Hacker News new | ask | show | jobs
by Retric 1704 days ago
Swap to an auction batch model and they don’t provide liquidity, they simply don’t have significant stakes relative to the number of daily transactions. Essentially their an outgrowth of all trades needing to be instantaneous which lets them reuse the same capital thousands of times per day.

Add to that the fact HFT are profitable and they must therefore provide negative economic value. Either the seller or the buyer is failing to capture value.

2 comments

Nonsense. Trade can be positive sum in utility to both parties. One party making profits doesn't imply anything about how utility is changing on the other side of the trade. If you buy an iPhone, Apple have gotten richer but you have also gained something (utility).

Your understanding of HFT is wrong as well. It's not all low latency arbitrage. It's also execution finesse, risk management and ML-heavy. HFT firms will still be extremely active under this new market structure.

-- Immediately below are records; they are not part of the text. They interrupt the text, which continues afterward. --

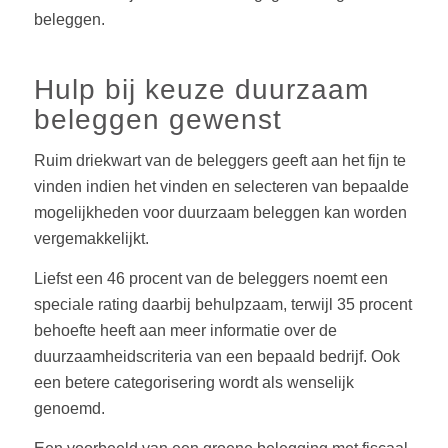
beleggen.
Hulp bij keuze duurzaam
beleggen gewenst
Ruim driekwart van de beleggers geeft aan het fijn te
vinden indien het vinden en selecteren van bepaalde
mogelijkheden voor duurzaam beleggen kan worden
vergemakkelijkt.
Liefst een 46 procent van de beleggers noemt een
speciale rating daarbij behulpzaam, terwijl 35 procent
behoefte heeft aan meer informatie over de
duurzaamheidscriteria van een bepaald bedrijf. Ook
een betere categorisering wordt als wenselijk
genoemd.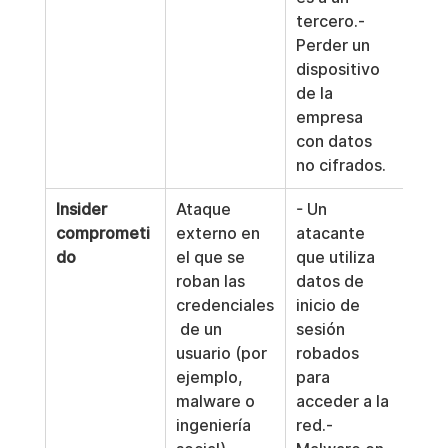
tercero.- 
Perder un 
dispositivo 
de la 
empresa 
con datos 
no cifrados.
Insider 
Ataque 
- Un 
comprometi
externo en 
atacante 
do
el que se 
que utiliza 
roban las 
datos de 
credenciales
inicio de 
 de un 
sesión 
usuario (por 
robados 
ejemplo, 
para 
malware o 
acceder a la 
ingeniería 
red.- 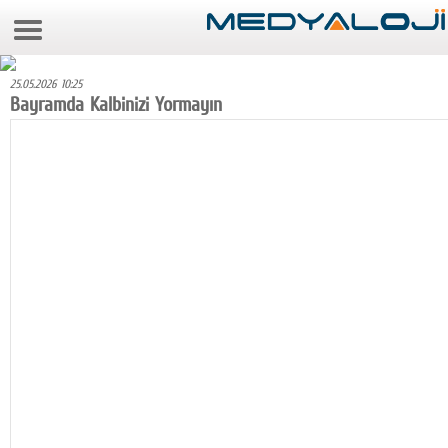
8 Ağustos 2026 10:37:40
Anasayfa
25.05.2026 10:25
Foto Galeri
Bayramda Kalbinizi Yormayın
Video Galeri
Gazeteler
Medya
Reyting-tiraj
Teknoloji
Televizyon
Dünya
Pr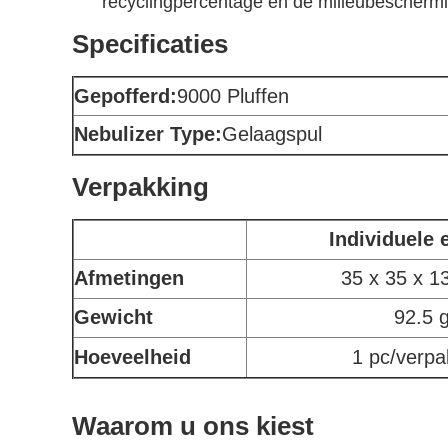
recyclingpercentage en de milieubeschermi
Specificaties
Gepofferd:
9000 Pluffen
Nebulizer Type:
Gelaagspul
Verpakking
Individuele 
Afmetingen
35 x 35 x 
Gewicht
92.5 
Hoeveelheid
1 pc/verpa
Waarom u ons kiest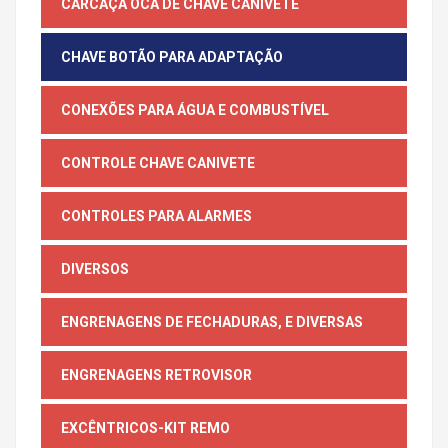
CARCAÇA OCA DE CHAVE CANIVETE
CHAVE BOTÃO PARA ADAPTAÇÃO
CONEXÕES PARA ÁGUA E COMBUSTÍVEL
CONTROLE CHAVE CANIVETE
CONTROLES PARA ALARMES
DIVERSOS
ENGRENAGENS DE FECHADURAS, E DIVERSAS
ENGRENAGENS RETROVISOR
EXCÊNTRICOS-KIT REMO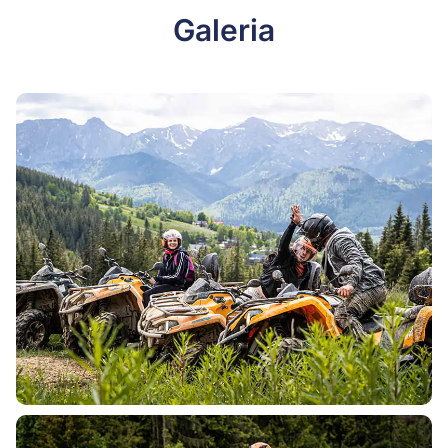
Galeria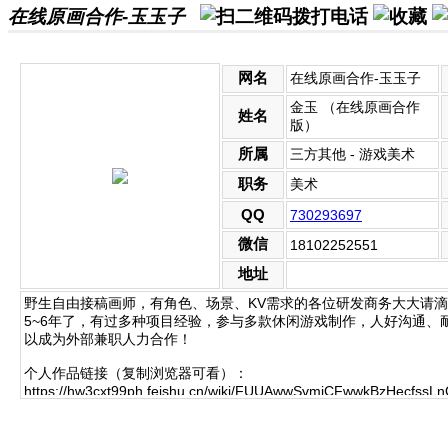
在线原画合作-玉玉子
网名
在线原画合作-玉玉子
金玉 （在线原画合作
姓名
版）
所属
三方其他 - 游戏美术
职务
美术
QQ
730293697
微信
18102252551
地址
野生自由接稿画师，有角色、场景、KV需求的各位研发商务大大请滴
5~6年了，有过多种项目经验，参与多款休闲游戏制作，人好沟通、
以成为外部兼职人力合作！
个人作品链接（复制浏览器可看）：
https://hw3cxt99ph.feishu.cn/wiki/FUUAwwSvmiCFwwkBzHecfssLn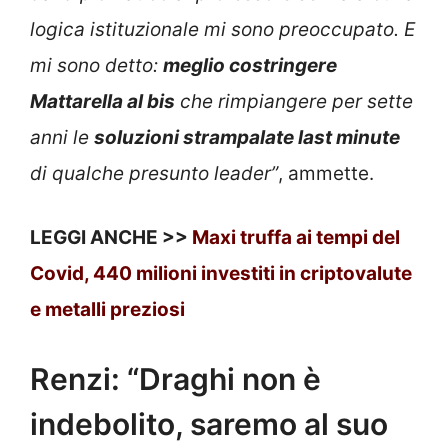
logica istituzionale mi sono preoccupato. E
mi sono detto:
meglio costringere
Mattarella al bis
che rimpiangere per sette
anni le
soluzioni strampalate last minute
di qualche presunto leader”
, ammette.
LEGGI ANCHE >>
Maxi truffa ai tempi del
Covid, 440 milioni investiti in criptovalute
e metalli preziosi
Renzi: “Draghi non è
indebolito, saremo al suo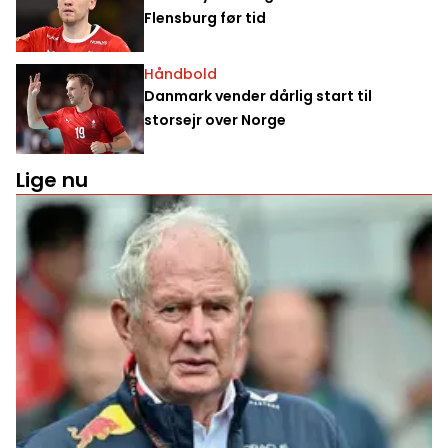
Flensburg før tid
Håndbold
Danmark vender dårlig start til
storsejr over Norge
Lige nu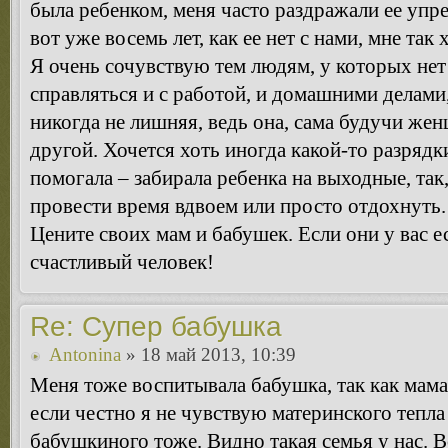
была ребенком, меня часто раздражали ее упре
вот уже восемь лет, как ее нет с нами, мне та
Я очень сочувствую тем людям, у которых нет
справляться и с работой, и домашними делами
никогда не лишняя, ведь она, сама будучи жен
другой. Хочется хоть иногда какой-то разрядк
помогала – забирала ребенка на выходные, так
провести время вдвоем или просто отдохнуть.
Цените своих мам и бабушек. Если они у вас 
счастливый человек!
Re: Супер бабушка
Antonina
» 18 май 2013, 10:39
Меня тоже воспитывала бабушка, так как мама 
если честно я не чувствую материнского тепла
бабушкиного тоже. Видно такая семья у нас. 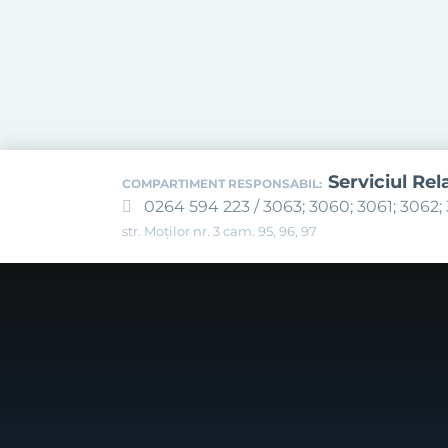
Serviciul Rel
COMPARTIMENT RESPONSABIL:
0264 594 223 / 3063; 3060; 3061; 3062; 
str. Moților nr. 3 cam. 95, 96, 97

High turnover rates are part of the definition of high frequency trading. If your holding positions for 30 minutes your not doing HFT. Ultimate buyers and sellers aren’t gaining anything on the timescales we are talking about.
I don't know why you're bringing this up because it's not relevant, and nor is it accurate. You can have high turnover rates in batch auction strategy as well as a continuous trading strategy, this market structure change won't change that. And you can have a HFT strat with low turnover, e.g in a large tick name that barely moves where you might get five latency sensitive trades per day.
Latency sensitivity and Alo trading isn’t the same thing as HFT.

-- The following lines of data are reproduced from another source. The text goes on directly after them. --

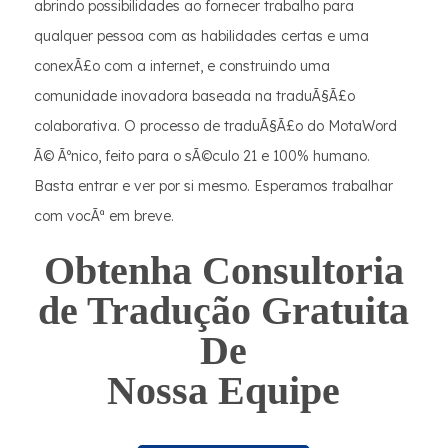
abrindo possibilidades ao fornecer trabalho para
qualquer pessoa com as habilidades certas e uma
conexÃ£o com a internet, e construindo uma
comunidade inovadora baseada na traduÃ§Ã£o
colaborativa. O processo de traduÃ§Ã£o do MotaWord
Ã© Ãºnico, feito para o sÃ©culo 21 e 100% humano.
Basta entrar e ver por si mesmo. Esperamos trabalhar
com vocÃª em breve.
Obtenha Consultoria
de Tradução Gratuita
De
Nossa Equipe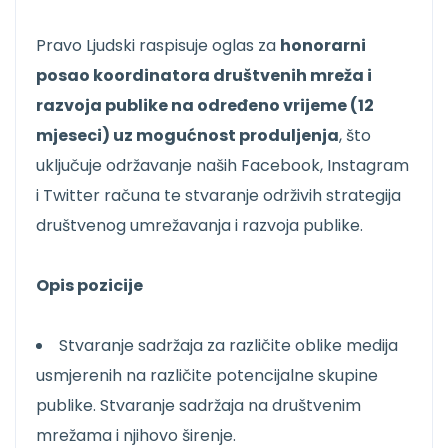
Pravo Ljudski raspisuje oglas za
honorarni
posao koordinatora društvenih mreža i
razvoja publike na određeno vrijeme (12
mjeseci) uz mogućnost produljenja
, što
uključuje održavanje naših Facebook, Instagram
i Twitter računa te stvaranje održivih strategija
društvenog umrežavanja i razvoja publike.
Opis pozicije
Stvaranje sadržaja za različite oblike medija
usmjerenih na različite potencijalne skupine
publike. Stvaranje sadržaja na društvenim
mrežama i njihovo širenje.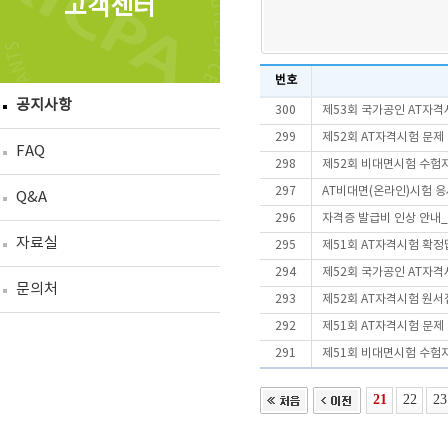
고객센터
번호
공지사항
300
제53회 국가공인 AT자격
299
제52회 AT자격시험 문제
FAQ
298
제52회 비대면시험 수험
297
AT비대면(온라인)시험 
Q&A
296
자격증 발급비 인상 안내_2
자료실
295
제51회 AT자격시험 확정
294
제52회 국가공인 AT자격
문의처
293
제52회 AT자격시험 원서
292
제51회 AT자격시험 문제
291
제51회 비대면시험 수험
21
22
23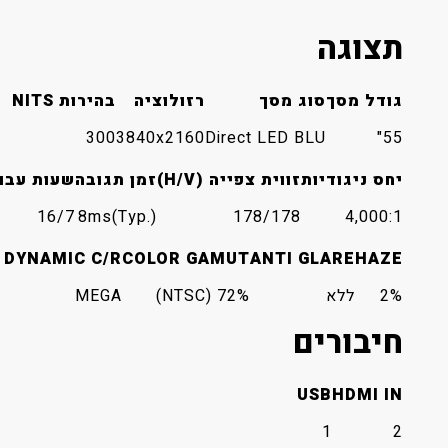
תצוגה
גודל מסך
סוג מסך
רזולוציה
בהירות NITS
300
3840x2160
Direct LED BLU
55"
יחס ניגודיות
זווית צפייה (H/V)
זמן תגובה
שעות עבו
16/7
8ms(Typ.)
178/178
4,000:1
DYNAMIC C/R
COLOR GAMUT
ANTI GLARE
HAZE
2%
ללא
72% (NTSC)
MEGA
חיבורים
USB
HDMI IN
1
2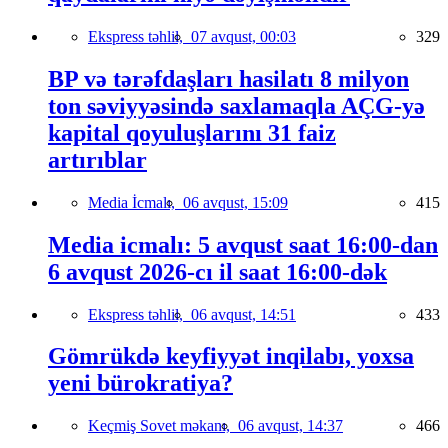
Ekspress təhlil,
07 avqust, 00:03
329
BP və tərəfdaşları hasilatı 8 milyon
ton səviyyəsində saxlamaqla AÇG-yə
kapital qoyuluşlarını 31 faiz
artırıblar
Media İcmalı,
06 avqust, 15:09
415
Media icmalı: 5 avqust saat 16:00-dan
6 avqust 2026-cı il saat 16:00-dək
Ekspress təhlil,
06 avqust, 14:51
433
Gömrükdə keyfiyyət inqilabı, yoxsa
yeni bürokratiya?
Keçmiş Sovet məkanı,
06 avqust, 14:37
466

“Very short time-frames for establishing and liquidating positions.” strait from the SEC: https://www.sec.gov/marketstructure/research/hft_lit_review_...

Now it’s true an individual stock may only see 5 trades per day from a HFT algo, but theirs more than just one stock. The larger pool of money sitting around waiting for those 5 trades the lower your ROI. So, the obvious strategy is to reuse the same pool of money to back multiple different strategies.

A HFT that's trading bond futures may only have a handful of trades per day and hold for a long time because it's hard to liquidate effectively. Sometimes they just range all day.

Anyway my point is that it's wrong to think that HFT are going out of business with this change because it's a fundamental misunderstanding of HFT. There's almost always an ML component and always an execution component and these two skills are going to be critical to profiting off the new market structure. Citadel, Jump, Tower, you name it. I promise you they will be all over this new structure.

> all over this new structure

I completely agree, and they are going to use the same tools. The question is if this change is a net positive trade for the economy, and that I don’t know but I have heard reasonable arguments in favor.

The idea is that HFTs provide value by tightening spreads.

The slower a market maker is, the more risk they take on when they quote, because they are more likely to be caught by market moves - less likely to cancel their quote when the market starts moving, less likely to be able to hedge if they get filled at the start of a move. To make up for that risk, they have to earn more per trade. The only way to do that is to quote a wider spread [1]. That means that real money participants end up paying more when they cross that spread.

The value captured by HFTs has not come from real money participants, but from other, slower, market makers, and they have shared that value with real money participants.

[1] Or to demand a bigger stipend, or steeper maker-taker pricing, from the exchange, either of which means bigger fees for other participants.

But lots of stocks have their spread limited by the subpenny rule, in which case additional HFT in that market is completely socially useless.